Everything in the listing below except the pictures should be reproduced exactly.

— Material for this exercise —

◆ ◆ ◆

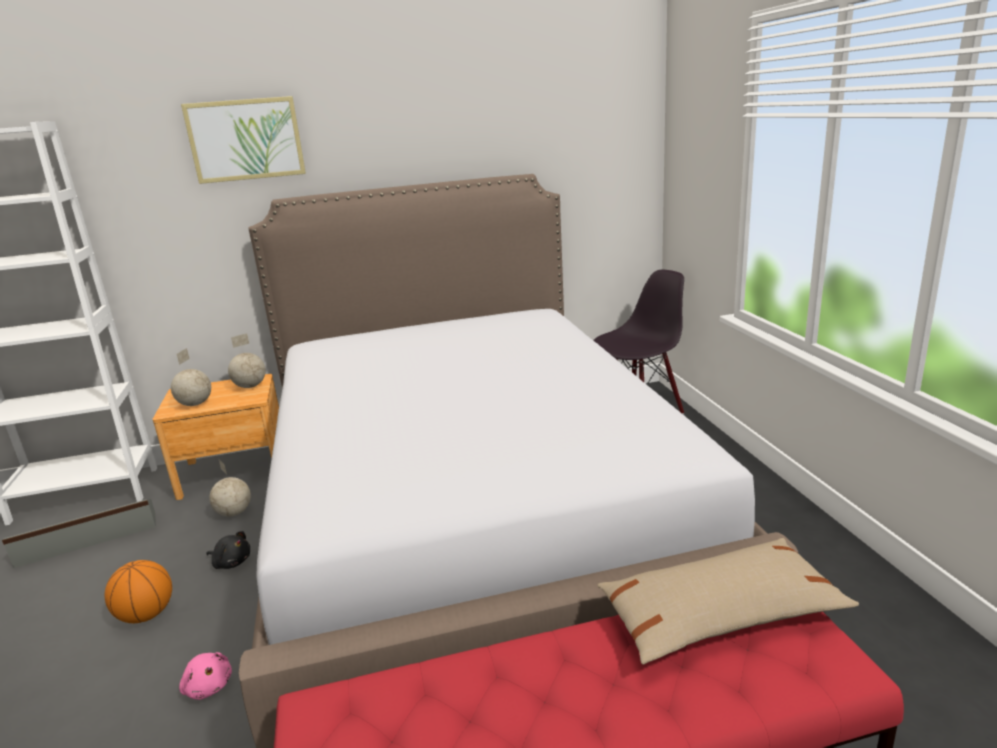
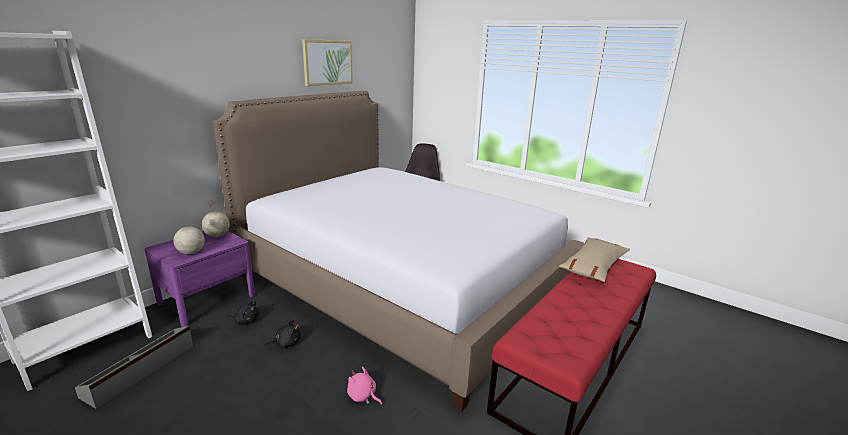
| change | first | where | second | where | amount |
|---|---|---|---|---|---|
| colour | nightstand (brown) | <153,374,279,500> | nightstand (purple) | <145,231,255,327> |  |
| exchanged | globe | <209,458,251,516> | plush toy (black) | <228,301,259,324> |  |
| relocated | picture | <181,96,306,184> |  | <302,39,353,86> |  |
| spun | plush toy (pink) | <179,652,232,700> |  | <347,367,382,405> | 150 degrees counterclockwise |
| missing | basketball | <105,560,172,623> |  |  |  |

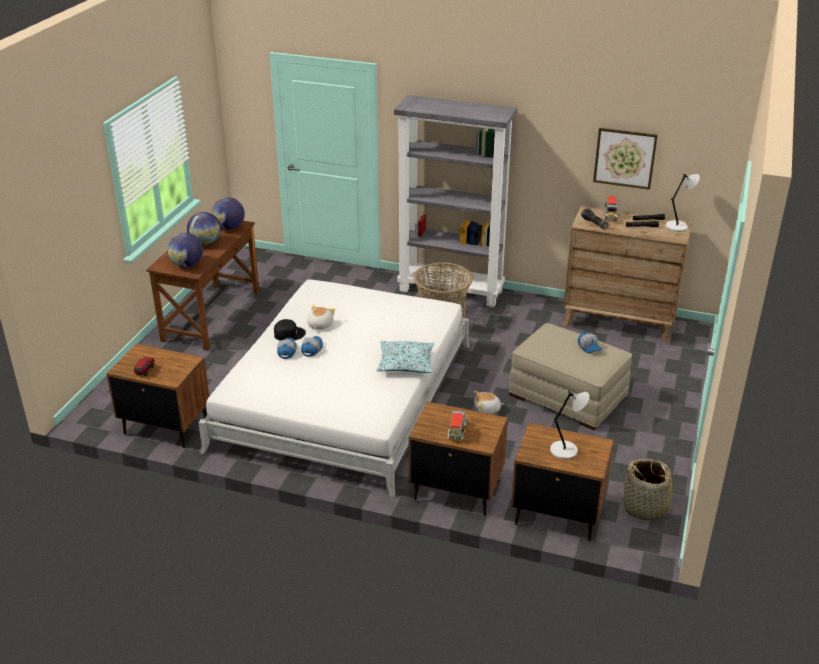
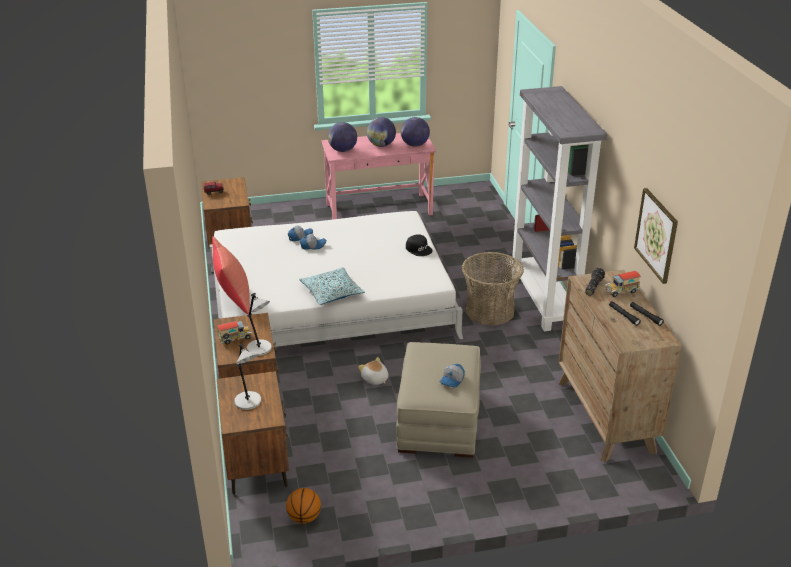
| change | first | where | second | where | amount |
|---|---|---|---|---|---|
| appeared |  |  | pillow (red) | <212,236,250,314> |  |
| relocated | table lamp (grey) | <666,174,700,232> |  | <246,293,272,356> |  |
| exchanged | basket | <618,459,680,521> | basketball | <286,488,321,524> |  |
| colour | desk (brown) | <146,221,259,351> | desk (pink) | <321,133,436,220> |  |
| relocated | cap (black) | <274,319,306,341> |  | <406,234,433,256> |  |
| missing | plush toy | <307,305,335,330> |  |  |  |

◆ ◆ ◆

— Result for this task —
| change | first | where | second | where | amount |
|---|---|---|---|---|---|
| colour | nightstand (brown) | <153,374,279,500> | nightstand (purple) | <145,231,255,327> |  |
| exchanged | globe | <209,458,251,516> | plush toy (black) | <228,301,259,324> |  |
| relocated | picture | <181,96,306,184> |  | <302,39,353,86> |  |
| spun | plush toy (pink) | <179,652,232,700> |  | <347,367,382,405> | 150 degrees counterclockwise |
| missing | basketball | <105,560,172,623> |  |  |  |

| change | first | where | second | where | amount |
|---|---|---|---|---|---|
| appeared |  |  | pillow (red) | <212,236,250,314> |  |
| relocated | table lamp (grey) | <666,174,700,232> |  | <246,293,272,356> |  |
| exchanged | basket | <618,459,680,521> | basketball | <286,488,321,524> |  |
| colour | desk (brown) | <146,221,259,351> | desk (pink) | <321,133,436,220> |  |
| relocated | cap (black) | <274,319,306,341> |  | <406,234,433,256> |  |
| missing | plush toy | <307,305,335,330> |  |  |  |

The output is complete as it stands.